26087
Leveraging AAC Usage Patterns for Diagnostic Classification: A Proof of Concept

Thursday, May 11, 2017: 12:00 PM-1:40 PM
Golden Gate Ballroom (Marriott Marquis Hotel)
B. Li1, A. Atyabi2, Y. A. Ahn1, L. Boccanfuso3, J. Snider4 and F. Shic5, (1)Seattle Children's Research Institute, Seattle, WA, (2)Seattle Children’s Research institute University of Washington, Seattle, WA, (3)Yale University, New Haven, CT, (4)Yale Child Study Center, New Haven, CT, (5)Center for Child Health, Behavior and Development, Seattle Children's, Seattle, WA
Background: Augmentative and Alternative Communication (AAC) apps are widely used to facilitate communication and enhance language learning in individuals with disabilities such as autism spectrum disorder (ASD). However, to date, the utility and potential of the massive streams of usage data generated by these apps has been little explored from a data mining perspective.

Objectives: To use data mining techniques to generate a novel feature representation and analysis approach that targets differences in AAC usage patterns between users with and without ASD.

Methods: The data used in this study represents the key presses of 189 users (81 ASD, 30 TD, and 78 with aphasia, language disorder, learning disability, or other disorders) over several sessions with FreeSpeech, an iPad AAC application that provides audio when users select pictures. The user’s keypresses are categorically sorted and each key is given a unique identifier in the range of its associated category. Using a sliding window of 20 keypresses with 75% overlap, usage data is segmented and each segment is considered as a standalone sample. Random Forest (RF) and Linear-Support Vector Machine (Linear-SVM) algorithms are used to distinguish ASD and non-ASD users based on 20 keypress usage patterns. 10 repetitions of K-fold-cross-validation (k=10) with 0.9 and 0.1 ratios for training and testing is considered. Accuracy and Cohen’s Kappa were compared for models’ performance.

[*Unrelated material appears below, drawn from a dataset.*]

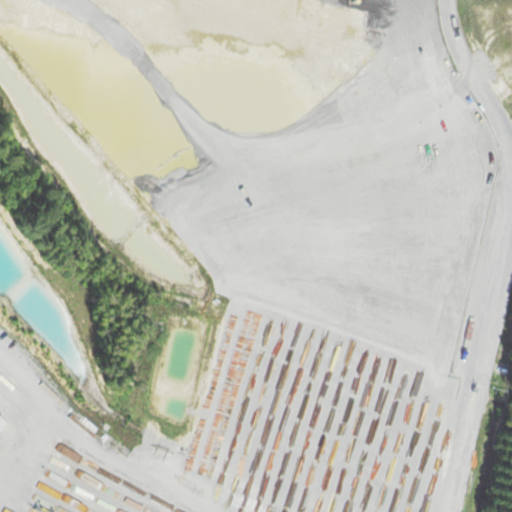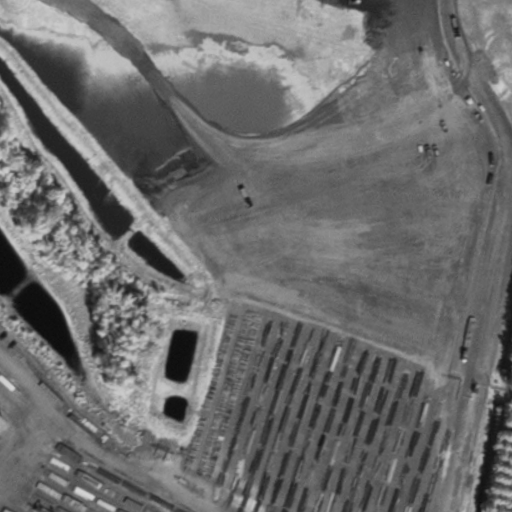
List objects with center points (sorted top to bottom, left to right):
building: (0, 430)
road: (463, 449)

Results: 12882 sessions of 20 keypresses are extracted from the 189 users (ASD=8567 sessions, non-ASD=4315 sessions). Chance-level performance is 50% and naive constant models achieve 66.5% classification accuracy by assigning every session to ASD. Linear-SVM achieved slightly above chance performance (68.27% accuracy and 0.17 Cohen’s Kappa). RF achieved 79.33% accuracy (recall=0.85,precision=0.84), 0.53 Cohen’s Kappa, and chi-square 3709.3 (p<.001). Two additional window sizes of 10 and 15 keypresses were also considered for RF, achieving 74.54% and 74.18% classification accuracy, respectively. Slightly better performances achieved by window-size 20 likely indicate that users’ behaviors patterns get distorted when shorter number of keypresses are considered.

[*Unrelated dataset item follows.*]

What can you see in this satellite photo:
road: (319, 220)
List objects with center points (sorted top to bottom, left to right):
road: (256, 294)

Conclusions: We investigated the informativeness of a feature representation mechanism that converts nonstationary keypress recordings to stationary and sliding time-windowed-patterns. The feasibility of our feature representation method is evidenced by the good performance of RF approach. More comprehensive data collection and classification model training will allow for the generation of more robust and accurate models that can be coupled with the application for real time analysis of user usage pattern with ability to provide adaptive content potentially based on usage patterns.